Officials at Northrop Grumman say Avondale shipyard outside New Orleans could close by early 2013 if the company consolidated some shipbuilding operations in Pascagoula, Miss.

BATON ROUGE, La. (AP) -- The Avondale shipyard outside New Orleans could close by early 2013 if Northrop Grumman follows through on plans to consolidate some shipbuilding operations in Pascagoula, Miss., company executives told state officials Monday.

Even if the consolidation doesn't happen, The Times-Picayune reports the shipyard's 11,500 direct and indirect jobs are in danger of disappearing by 2016 unless state officials can persuade the Navy to change its latest procurement plans.

"This would be a tremendous economic challenge, not only to the greater New Orleans area, but to the entire state of Louisiana," Gov. Bobby Jindal said Monday after a meeting with U.S. Sen. Mary Landrieu and Mike Petters, president of Northrop Grumman's shipbuilding operations.

The governor said he plans to join the state's congressional delegation in the coming days for a meeting with Secretary of the Navy Ray Mabus in an effort to keep Avondale open.
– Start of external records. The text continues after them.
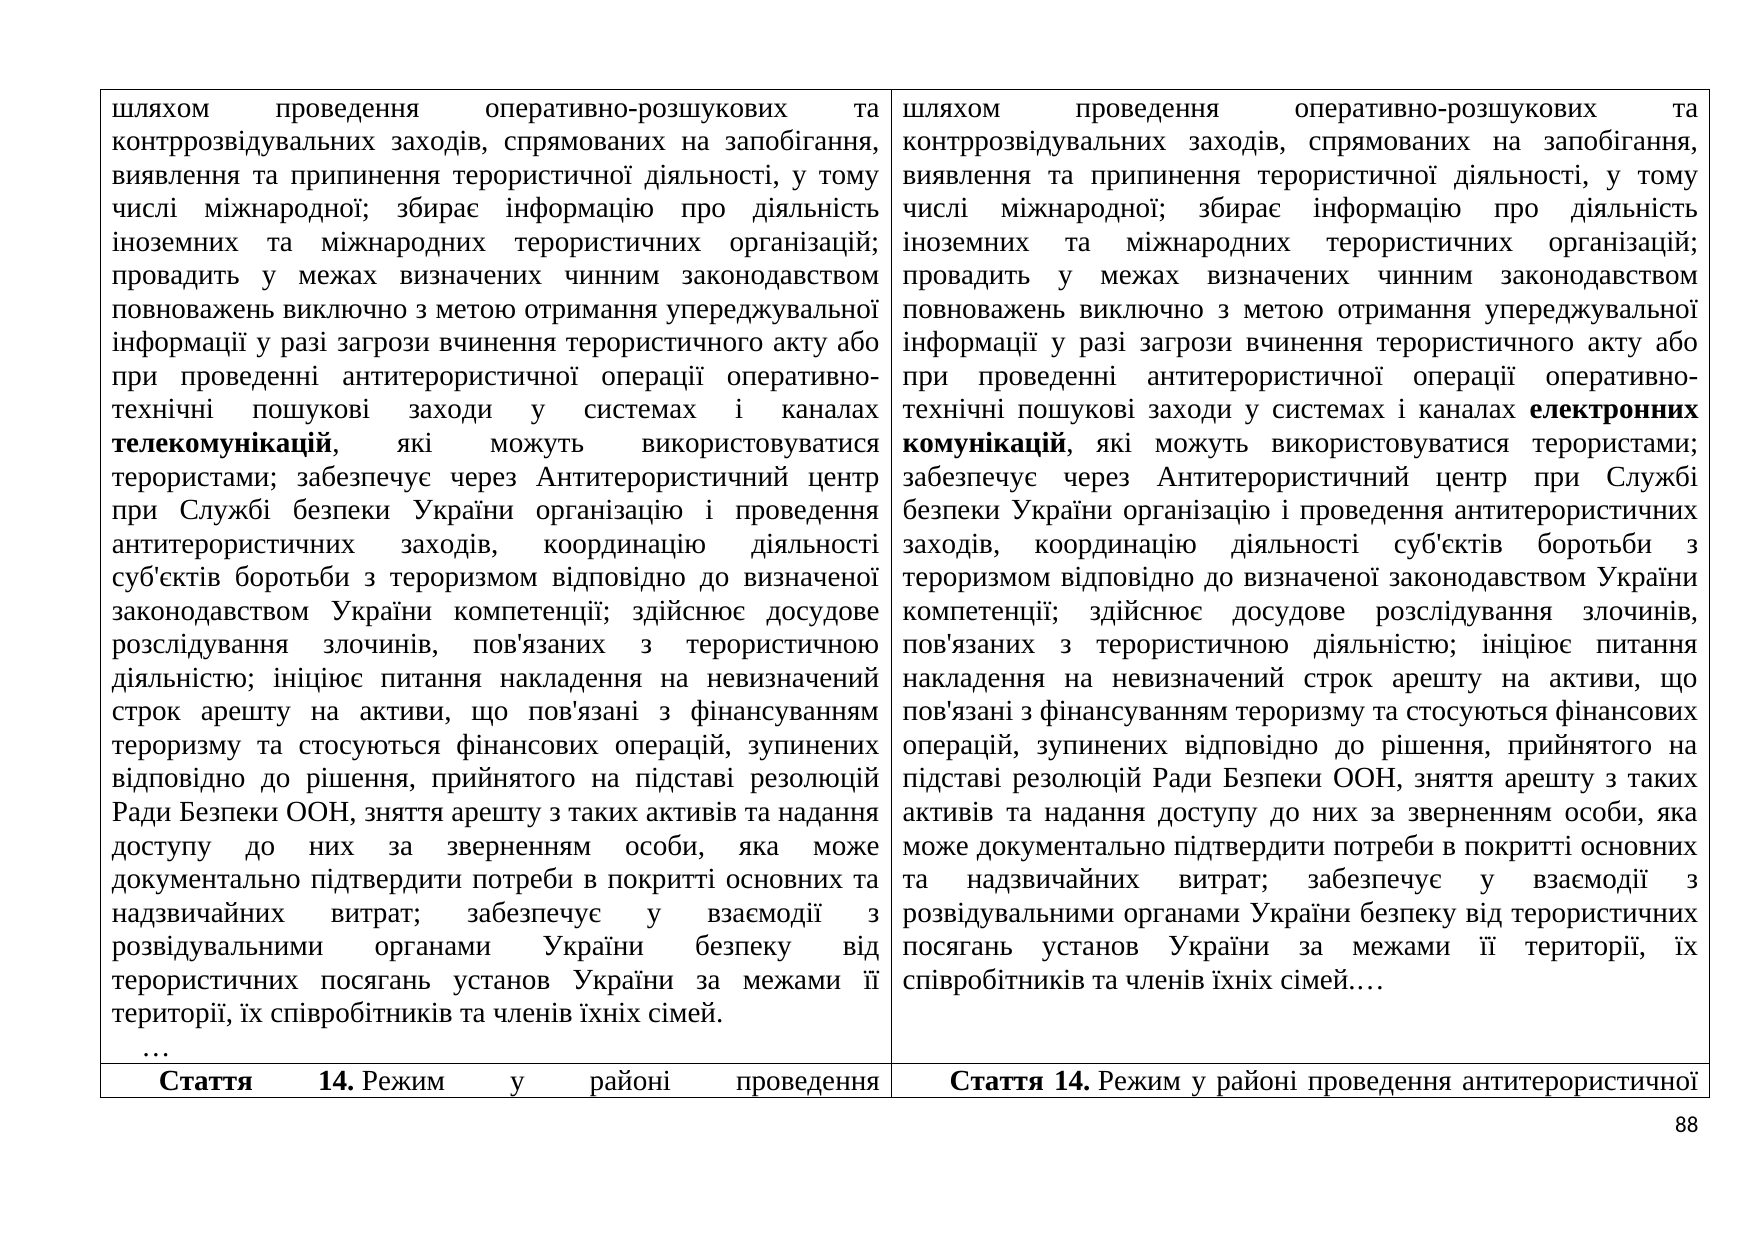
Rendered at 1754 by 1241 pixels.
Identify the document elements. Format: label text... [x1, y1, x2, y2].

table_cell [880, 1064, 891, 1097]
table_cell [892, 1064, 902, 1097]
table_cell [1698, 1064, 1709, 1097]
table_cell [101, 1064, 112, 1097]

Mabus is a former Democratic governor of Mississippi.

The immediate issue involves the Navy's LPD-17 San Antonio-class amphibious assault ships, which cost about $1.7 billion each and are built at Northrop's shipyards in Avondale and Pascagoula.

With two ships now under construction, the Avondale plant has enough work to keep it busy through 2012. But Northrop executives told the governor they are considering building the final two LPD vessels in Pascagoula. A decision on where the two ships will be built could be announced within days, Jindal said.

The long-term problems come after the LPD-17 program is completed. Under the Navy's latest shipbuilding plan, unveiled earlier this year, there are no more large contracts in the procurement pipeline that are suitable for Avondale, making it unlikely that Northrop Grumman will have any need for the facility.

An Avondale closure would be a major blow to a state economy that is reeling from the national recession and the more localized economic pain brought by the Gulf of Mexico oil spill and the federal moratorium on deepwater drilling it inspired.

Jindal also cited the announced cancellation of NASA's Constellation program, which would lead to the loss of jobs at the Michoud Assembly Facility in eastern New Orleans, as an example of federal policies he thinks are hurting the state.

"Federal policy decisions are destroying or preventing the creation of tens of thousands of jobs in Louisiana at a time when our country is facing the most severe recession we have faced in decades," Jindal said.

The governor said the state's short-term focus is on keeping Avondale open through 2015 by persuading Northrop to build the final two LPD-17 ships in Louisiana. That would buy the state more time to line up potential new tenants, a process the state already has begun.

"We're exploring every alternative," Jindal said.